**Work task**
Whatever precedes the line containing "Observed, 22/01: 13 -> 15" is not copied; that line and every line after it through the final one below are copied exactly, except pictures.

Revision tracking records:
•••

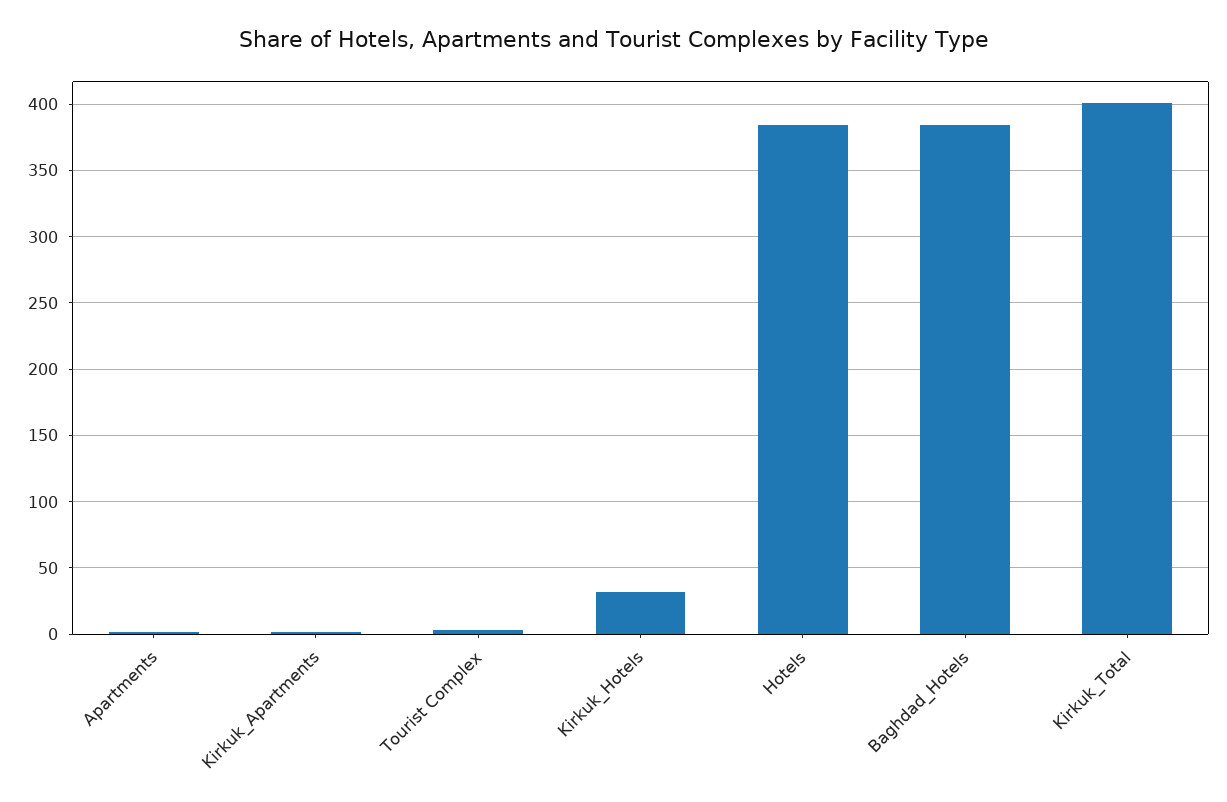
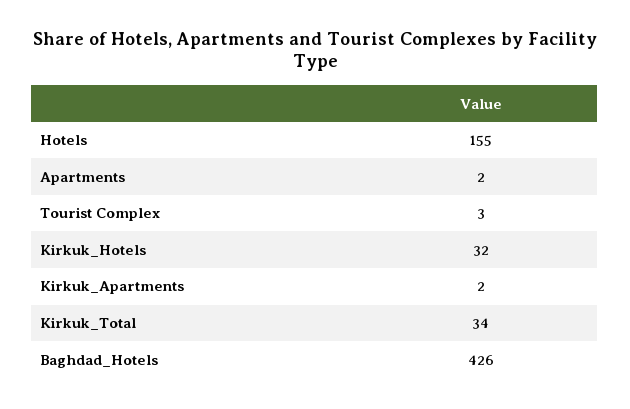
Hotels: 385 -> 155
Baghdad_Hotels: 385 -> 426
Kirkuk_Total: 400 -> 34

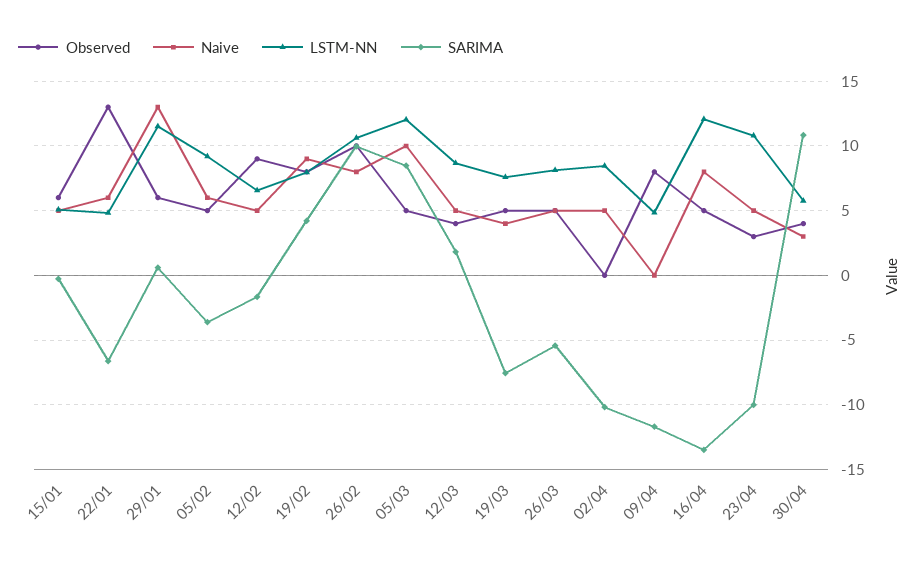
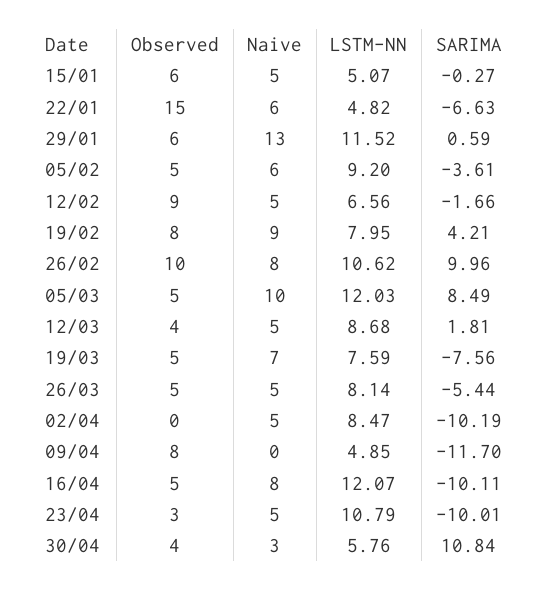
Observed, 22/01: 13 -> 15
Naive, 19/03: 4 -> 7
SARIMA, 16/04: -13.5 -> -10.11

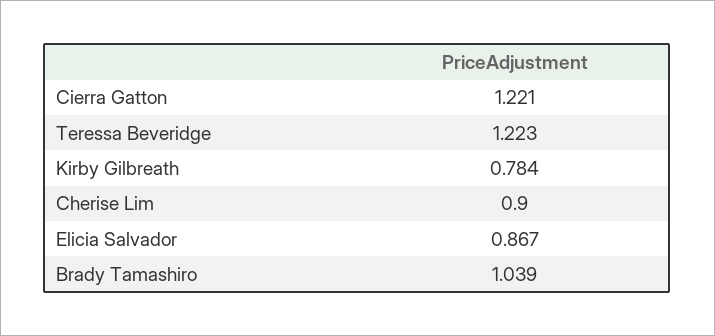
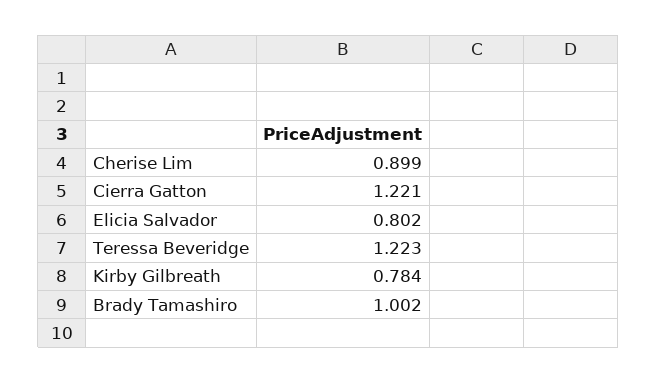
Cherise Lim: 0.9 -> 0.899
Elicia Salvador: 0.867 -> 0.802
Brady Tamashiro: 1.039 -> 1.002

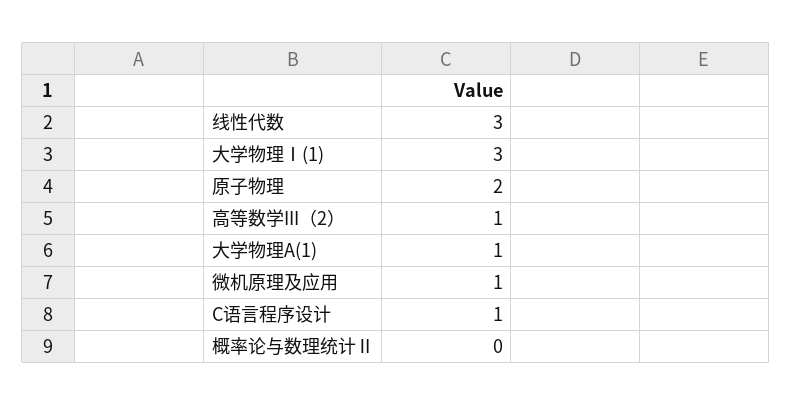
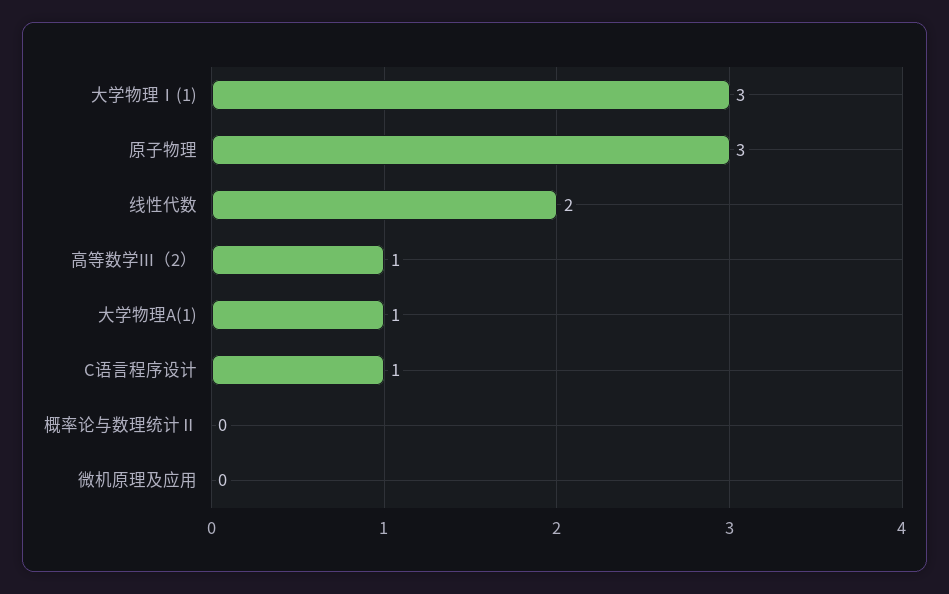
线性代数: 3 -> 2
原子物理: 2 -> 3
微机原理及应用: 1 -> 0

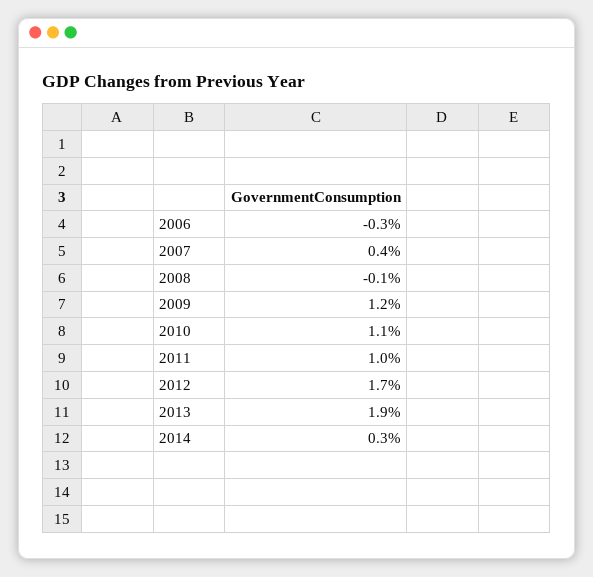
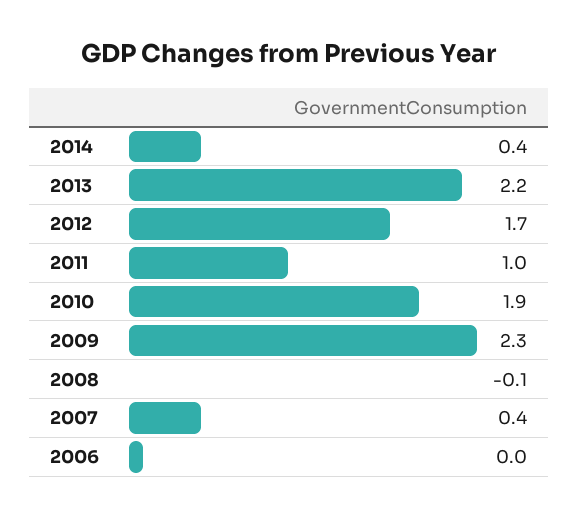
2006: -0.3 -> 0
2009: 1.2 -> 2.3
2010: 1.1 -> 1.9
2013: 1.9 -> 2.2
2014: 0.3 -> 0.4

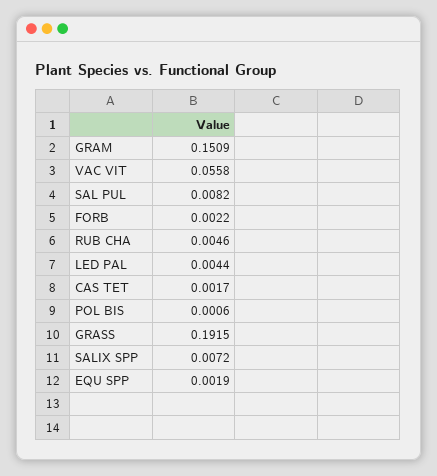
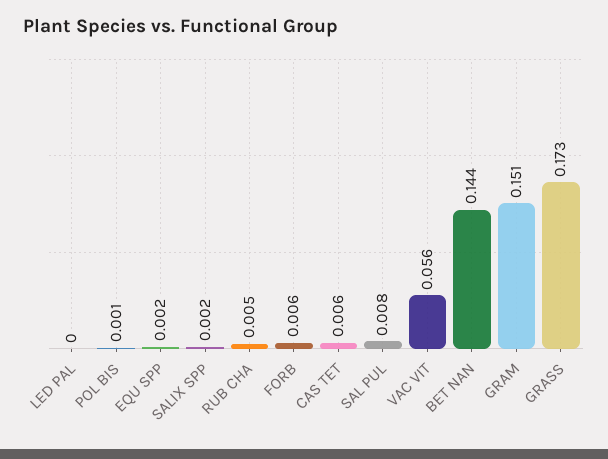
FORB: 0.0022 -> 0.006
LED PAL: 0.0044 -> 0
CAS TET: 0.0017 -> 0.006
GRASS: 0.1915 -> 0.173
SALIX SPP: 0.0072 -> 0.002
BET NAN: none -> 0.144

•••

**Answer space**
Observed, 22/01: 13 -> 15
Naive, 19/03: 4 -> 7
SARIMA, 16/04: -13.5 -> -10.11

Cherise Lim: 0.9 -> 0.899
Elicia Salvador: 0.867 -> 0.802
Brady Tamashiro: 1.039 -> 1.002

线性代数: 3 -> 2
原子物理: 2 -> 3
微机原理及应用: 1 -> 0

2006: -0.3 -> 0
2009: 1.2 -> 2.3
2010: 1.1 -> 1.9
2013: 1.9 -> 2.2
2014: 0.3 -> 0.4

FORB: 0.0022 -> 0.006
LED PAL: 0.0044 -> 0
CAS TET: 0.0017 -> 0.006
GRASS: 0.1915 -> 0.173
SALIX SPP: 0.0072 -> 0.002
BET NAN: none -> 0.144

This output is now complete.